A Modest Step Toward Entitlement Reform

It has been said that Washington has two standard responses to America’s challenges: do nothing, or overreact. We are all witnessing President Biden’s $6 trillion overreaction to the (improving) economy and our (very loosely defined) infrastructure needs. At the same time, Washington is doing nothing about an economic challenge that will ultimately cost many times more than $6 trillion and risk the economic security of tens of millions of Americans: the collapsing finances of the Social Security and Medicare systems.

But not all hope is lost. Sen. Mitt Romney (R-UT), joined by a bipartisan coalition of senators such as Kyrsten Sinema (D-Arizona), Todd Young (R-Indiana), Mark Warner (D-Virginia), John Cornyn (R-Texas), Joe Manchin (D-West Virginia), and Rob Portman (R-Ohio)—as well as a bipartisan coalition in the House—has introduced the TRUST Act (S. 1295), which would set up a bipartisan legislative process to keep the Social Security, Medicare, and highway trust funds solvent.

It is not an overstatement to point out that Washington’s long-term solvency and nothing less than America’s economic future is at stake. Over the next 30 years, Social Security and Medicare face a combined $100 trillion cash shortfall. This staggering shortfall is simply the amount of scheduled benefits and resulting interest costs that will exceed these programs’ incoming payroll taxes, benefit taxes, and Medicare premiums. And while some fixate on the raided Social Security trust fund, that comprises just 3 percent of the $100 trillion hole.

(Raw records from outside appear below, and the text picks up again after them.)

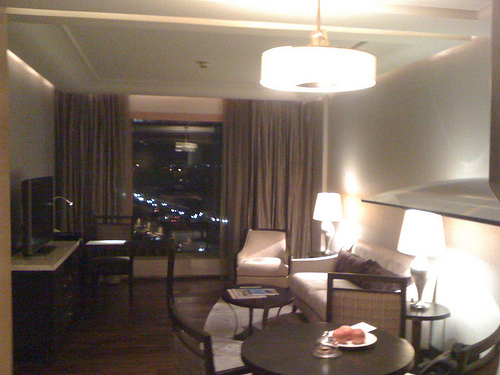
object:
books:
[247, 287, 277, 295]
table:
[223, 282, 297, 341]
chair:
[76, 214, 135, 304]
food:
[351, 335, 365, 345]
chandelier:
[258, 42, 379, 96]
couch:
[289, 239, 424, 323]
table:
[240, 320, 415, 375]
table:
[402, 302, 451, 361]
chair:
[324, 270, 409, 337]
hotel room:
[0, 0, 500, 375]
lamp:
[400, 210, 446, 315]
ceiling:
[6, 0, 490, 96]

These shortfalls account for 97 percent of all new projected debt over the next three decades, meaning that the rest of the federal budget is essentially balanced over the long-term. Paying these programs’ annual cost would eventually require choosing between painful options such as raising the 15.3 percent payroll tax to 33 percent, instituting a 30 percent value-added tax (basically a national sales tax), or eliminating the majority of the remaining federal budget. No, not even 100 percent tax rates on the rich, nor eliminating the entire defense budget, would come close to footing the bill. The middle class will have to pay.